Bekijk volle/desktop versie : Sikh-vrouw mag haar baard niet afscheren van haar religie



16-08-2019, 15:47
Bebaarde Sikh-vrouw, Google Images:
http://https://www.google.com/search?q=Balpreet+Kaur&source=lnms&tbm=isch&sa=X&v ed=0ahUKEwjxwOmrw4fkAhWSYVAKHf7VDRUQ_AUIESgB&biw=1 097&bih=554

When Balpreet Kaur, a young Sikh American, discovered she was being widely mocked on the Internet for her facial hair, she proudly pushed back.

A picture of Ms. Kaur went viral on the Internet this week, with many commenting on the unusual amount of hair on her face.

For hormonal reasons, Ms. Kaur has far more facial hair than most women. For religious reasons, she says she’s happy to look the way she does.

“I’m not embarrassed or even humiliated by the attention [negative and positve] that this picture is getting because, it’s who I am. Yes, I’m a baptized Sikh woman with facial hair. Yes, I realize that my gender is often confused and I look different than most women. However, baptized Sikhs believe in the sacredness of this body – it is a gift that has been given to us by the Divine Being [which is genderless, actually] and, must keep it intact as a submission to the divine will.” In an email, Ms. Kaur said she didn’t want to discuss the issue further, at least not for the time being.

It is well known that, in accordance with their faith, Sikh men and women should avoid cutting their hair. Balwinder Singh Joura, a senior official from Amritsar’s Shiromani Gurdwara Parbandhak Committee, the highest Sikh authority, explained this was a rule first introduced by Guru Gobind Singh, the 10th and last Sikh guru, based on the belief that the “human body is best preserved in its natural form.”

The Sikh code of conduct, approved by the committee in the 1930s, forbids followers from “tempering with the hair with which the child is born.”

But does this also apply to women’s excess hair – facial or otherwise?

According to Mr. Joura, this rule means that Sikh believers, women included, should refrain from “chopping, trimming, shaving, waxing or even tweezing their hair.”

While there are no penalties as such, doing otherwise is “considered disrespectful to the religion,” says Mr. Joura.

A U.S.-based Sikh group, the Sikh Coalition, was of the same opinion. On its website, it said that “Sikhs are not supposed to cut hair from any part of their body. All Sikhs are thus supposed to have unshorn hair, and Sikh women are to maintain a separate identity and not shave.” They blamed the fact many women flout this rule on “societal pressure.”

For aesthetic reasons, Sikh women have enforced this rule far less strictly than men – many of them embracing shaving, waxing and the like.

But this doesn’t always come guilt-free. A U.S.-based Sikh woman in 2011 told the Los Angeles Times that she felt “kind of like a sellout” for plucking her eyebrows.

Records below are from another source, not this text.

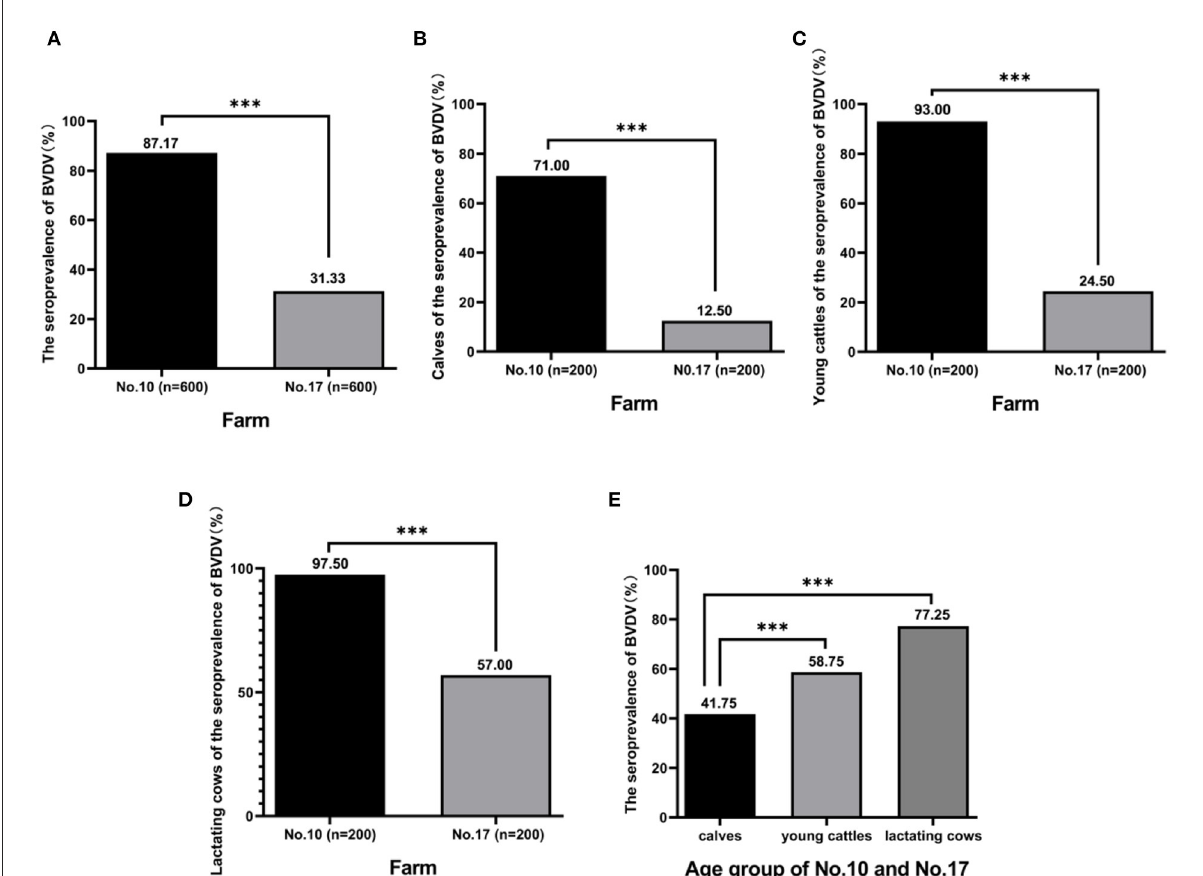
FIGURE2 The seroprevalence of BVDV in individual animals. A total of 1,200 blood samples were collected from farm No. 10 and farm No. 17 including calves, young cattle, and lactating cows, and antibody against BVDV was detected by BVDV Antibody Detection Kit. The seroprevalence of BVDV in two farms was analyzed (A) , rate of calves was analyzed (B) , rate of young cattle was analyzed (C) , rate of lactating cows was analyzed (D) , and rate of calves, young cattle, and lactating cows was analyzed, respectively (E) . *** Indicates P <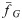
Time series of native tolerance f¯G (green) and migrant tolerance f¯B (blue), by treatment, filtered by extreme values of the native-share initial condition (0.2 ≤ NatShare ≥ 0.7).The error bars (black) show the 95% confidence interval for the mean of the f¯ values across independent simulation runs and the range of Δf that leads to convergence. The dashed line at tmig marks the end of migration waves.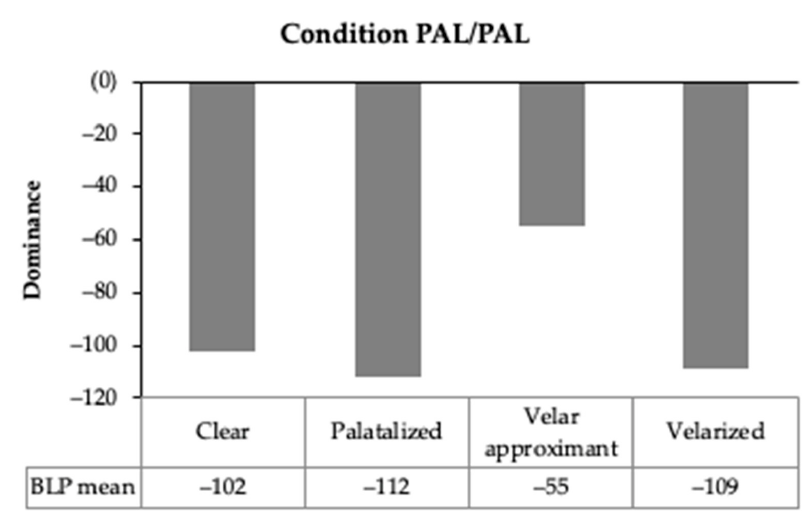
Figure 7. The interaction effect of condition VEL/VEL and language dominance.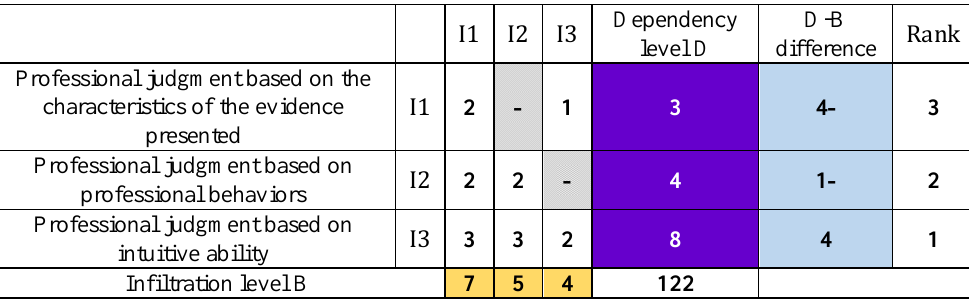
Table 10. ranks the level of dependence and influence of auditors'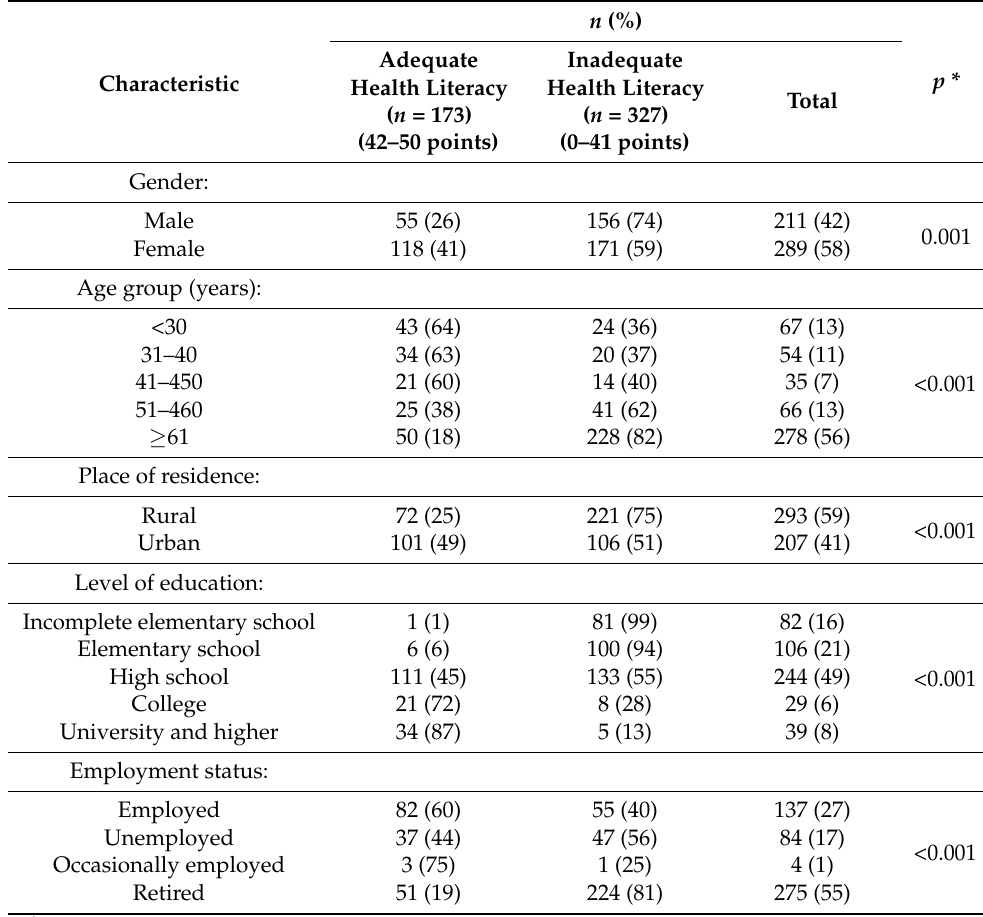
Table 4. SAHLCA-50 score according to demographic characteristics ( n =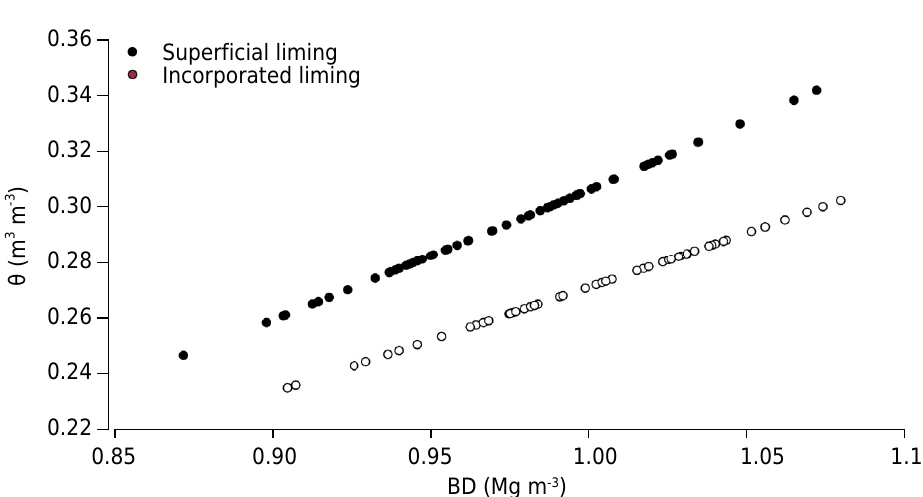
Figure 4. Water content (θ) at which soil penetration resistance (PR) becomes critical (2 MPa) for surface liming and incorporated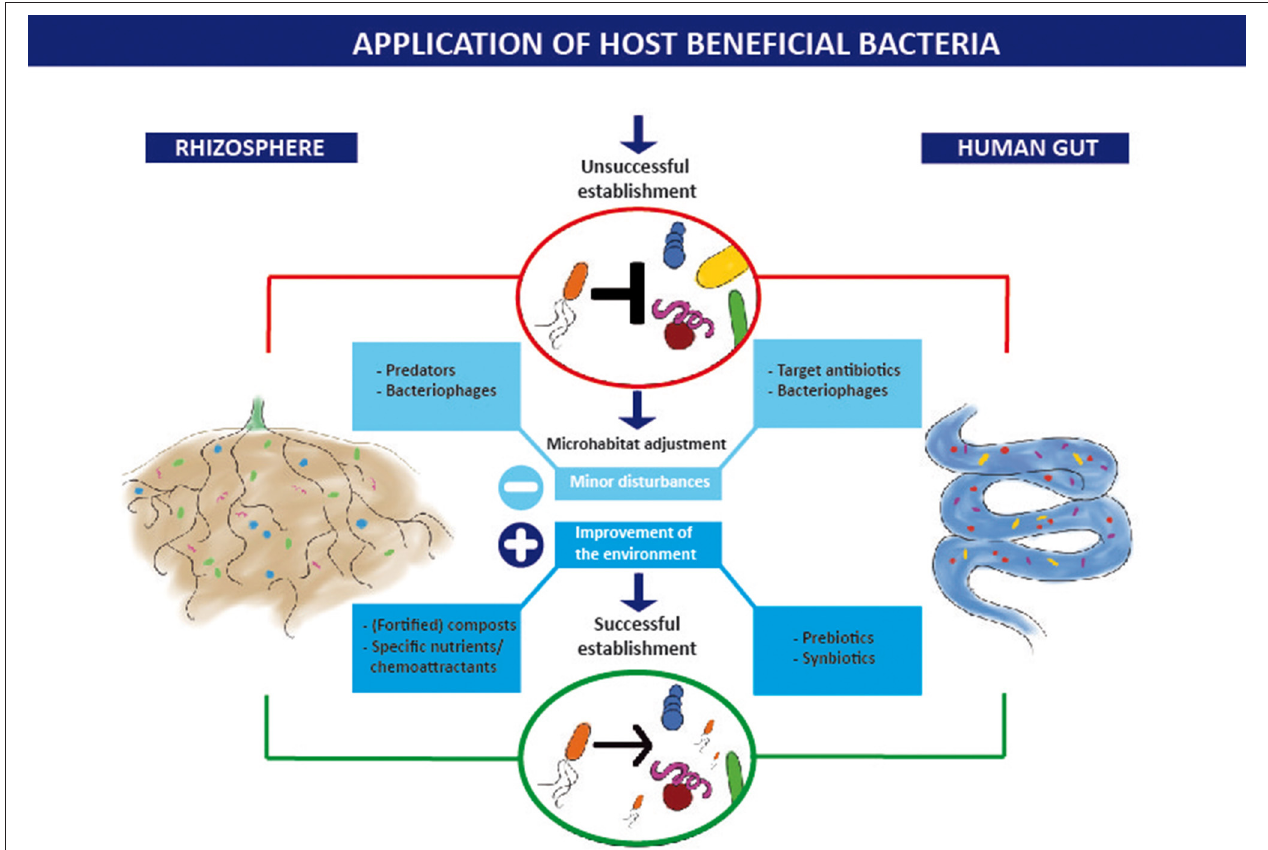
FIGURE 1 | Process of establishment of host beneficial bacteria (HBB) in the rhizosphere soil and the human gut. Application of HBB without additional measures frequently results in an unsuccessful establishment. To achieve a successful establishment of the HBB introduction of minor disturbances that empty host-associated niches in combination with improvements of the environment that create a new niche are suggested. Examples for the rhizosphere and the human gut.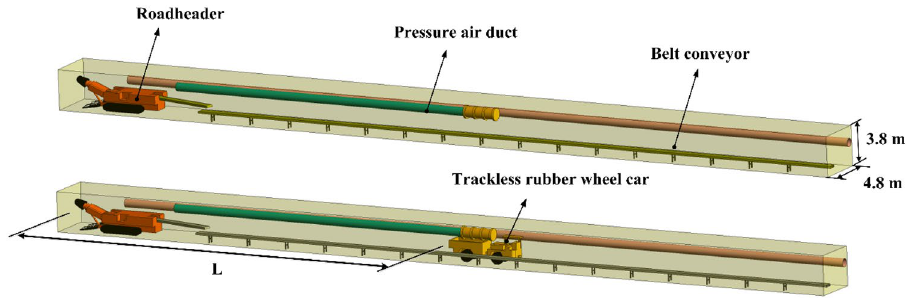
Figure 1. Geometric model of the roadway.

Some Sikh women have openly opposed the guidelines, saying it should be a matter of personal choice. “It doesn’t make me a sinner if I wax,” says 33-year-old Gursharan Sandhu, who spends her weekends doing community service at a local Sikh temple in New Delhi. “These are century-old beliefs….We need to move on with changing times,” she adds.

Neharika Kaur, a 25-year old based in Mumbai, says her “teenage years were particularly tough.” Her parents, she explains, considered hair removal “taboo.”

“I was ridiculed at school for my bushy eyebrows and unwaxed legs,” says Ms. Kaur. “I don’t think following the code was worth the emotional trauma,” she adds.

Bron: Wall Street Journal

17-08-2019, 11:12


Achterlijke regel in deze religie (als je het een religie kan noemen).

17-08-2019, 11:47
Oh, wat heerlijk... een vrouw met een baard.

xxxx

17-08-2019, 11:52
Wat gelovigen toch denken dat hun god zou hebben gewild.